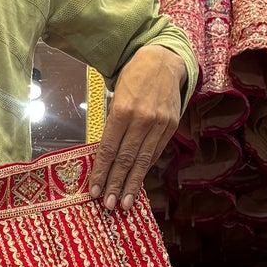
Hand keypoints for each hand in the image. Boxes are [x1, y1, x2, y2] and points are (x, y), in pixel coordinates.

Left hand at [90, 44, 187, 212]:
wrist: (163, 60)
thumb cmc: (133, 78)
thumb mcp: (116, 96)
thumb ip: (111, 125)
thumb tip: (104, 156)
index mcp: (124, 110)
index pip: (109, 148)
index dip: (101, 171)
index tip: (94, 190)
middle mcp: (143, 119)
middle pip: (127, 159)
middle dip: (116, 184)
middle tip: (108, 205)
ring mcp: (160, 124)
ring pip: (143, 160)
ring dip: (132, 184)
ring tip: (124, 202)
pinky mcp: (171, 126)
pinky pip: (155, 152)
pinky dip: (145, 169)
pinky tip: (138, 183)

+ + + +

What the exercise asks =
All lines of the records containing "index" should be shown.

Solved exercise =
index mcp: (124, 110)
index pip: (109, 148)
index dip: (101, 171)
index tip: (94, 190)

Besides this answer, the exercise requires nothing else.